711.672/226: Telegram

The Secretary of State to the High Commissioner at Constantinople ( Bristol )

[Paraphrase]

224. The Department is pleased to learn from your telegram 318 of December 6 that satisfactory progress is being made in claims negotiations. Although doubtless you appreciate the importance of arriving at an agreement as soon as possible, your attention is particularly invited to the following considerations:

1.
The Department would prefer to submit the treaty to the Senate early in the present session rather than to try late in the spring to secure its ratification when the likelihood of prompt action might be [Page 1185] lessened by the possibility of early adjournment and the pressure of business.
2.
It is important that we should be able to regularize our relations with Turkey when the Allies do the same, and we have no reason to doubt that in France, Great Britain, and Italy the Allied treaty with Turkey will soon be sent to the Parliaments.
3.
Attacks in the Senate against the treaty, even before its formal submission for ratification, might be caused by delay in arriving at a claims agreement.
4.
It might also be hard to explain delay in sending the treaty to the Senate for ratification without giving detailed information about the present negotiations and telling of the reluctance of the Turks to arrive at any reasonable settlement on this important subject.

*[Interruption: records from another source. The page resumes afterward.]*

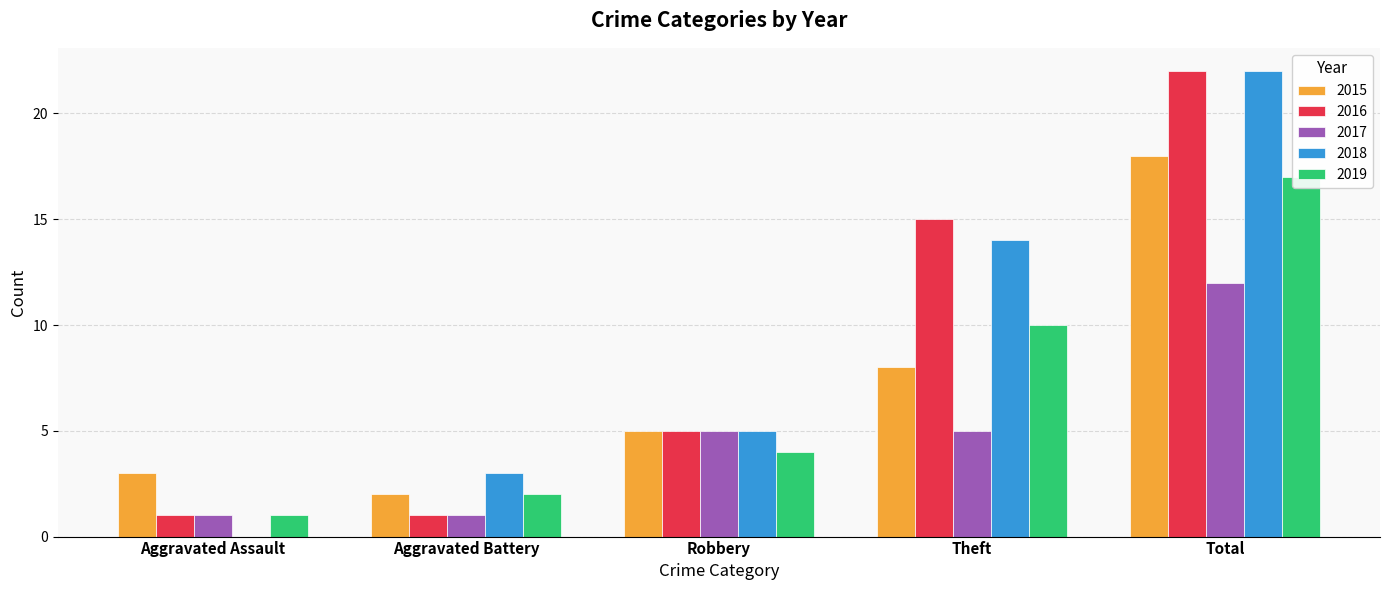

What is the label of the 5th bar from the left?

Total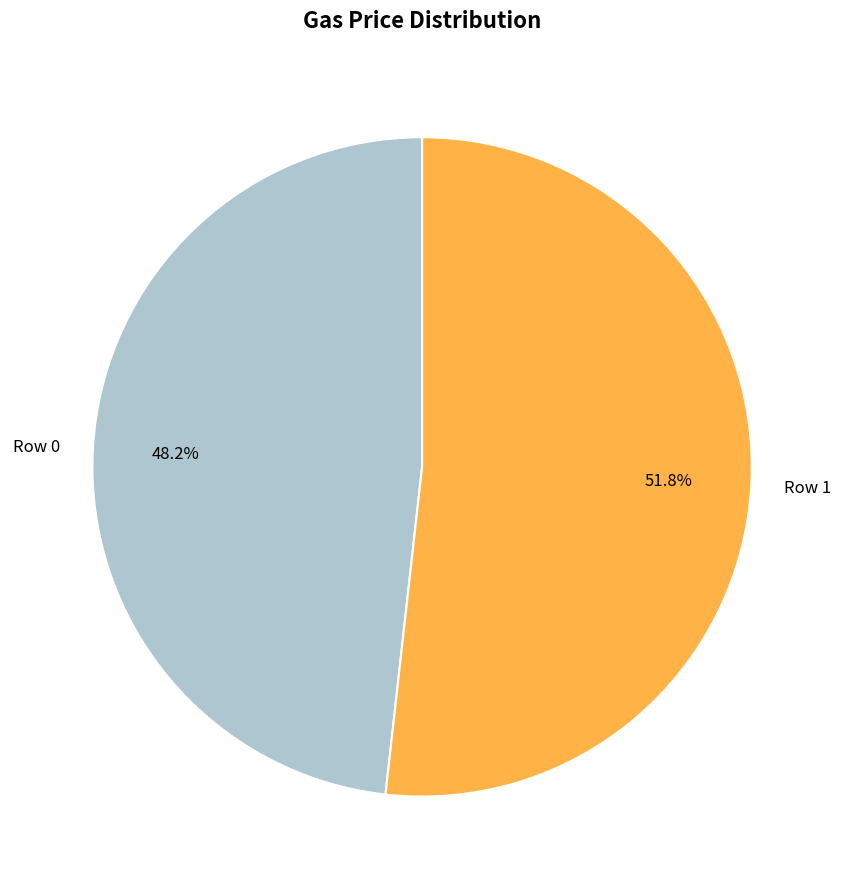

To the nearest percent, what portion does Row 1 represent?

52%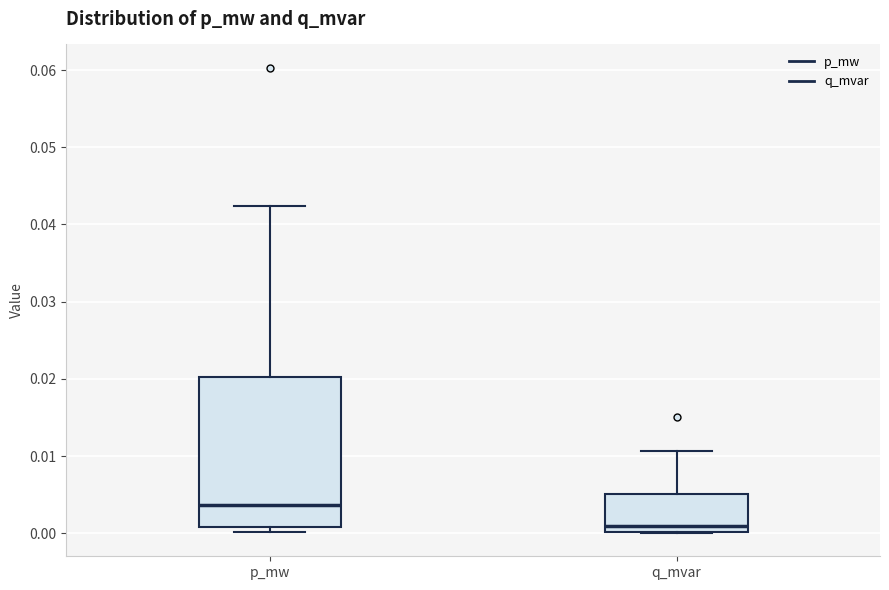

Which box has the lowest median line?

q_mvar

Report any information available as to the plans of the Turks for submitting the treaty to their National Assembly. Is there any likelihood that the Assembly will adjourn in the immediate future? Telegraph date for signature by the Turks of the English and Turkish texts.

The Department has noted with interest, in connection with the general subject of claims arbitration, the statement which Ismet Pasha made during the first phase of the Lausanne Conference, that Turkey had resorted to arbitration to settle the dispute with the Soviet Government, regarding the payment of Soviet claims, and adding that, doubtless, for nations to resort to arbitration to settle disputes between them is not at all incompatible with their sovereign rights. See British publication: Turkey No. 1 (1923), Cmd. 1814, p. 513.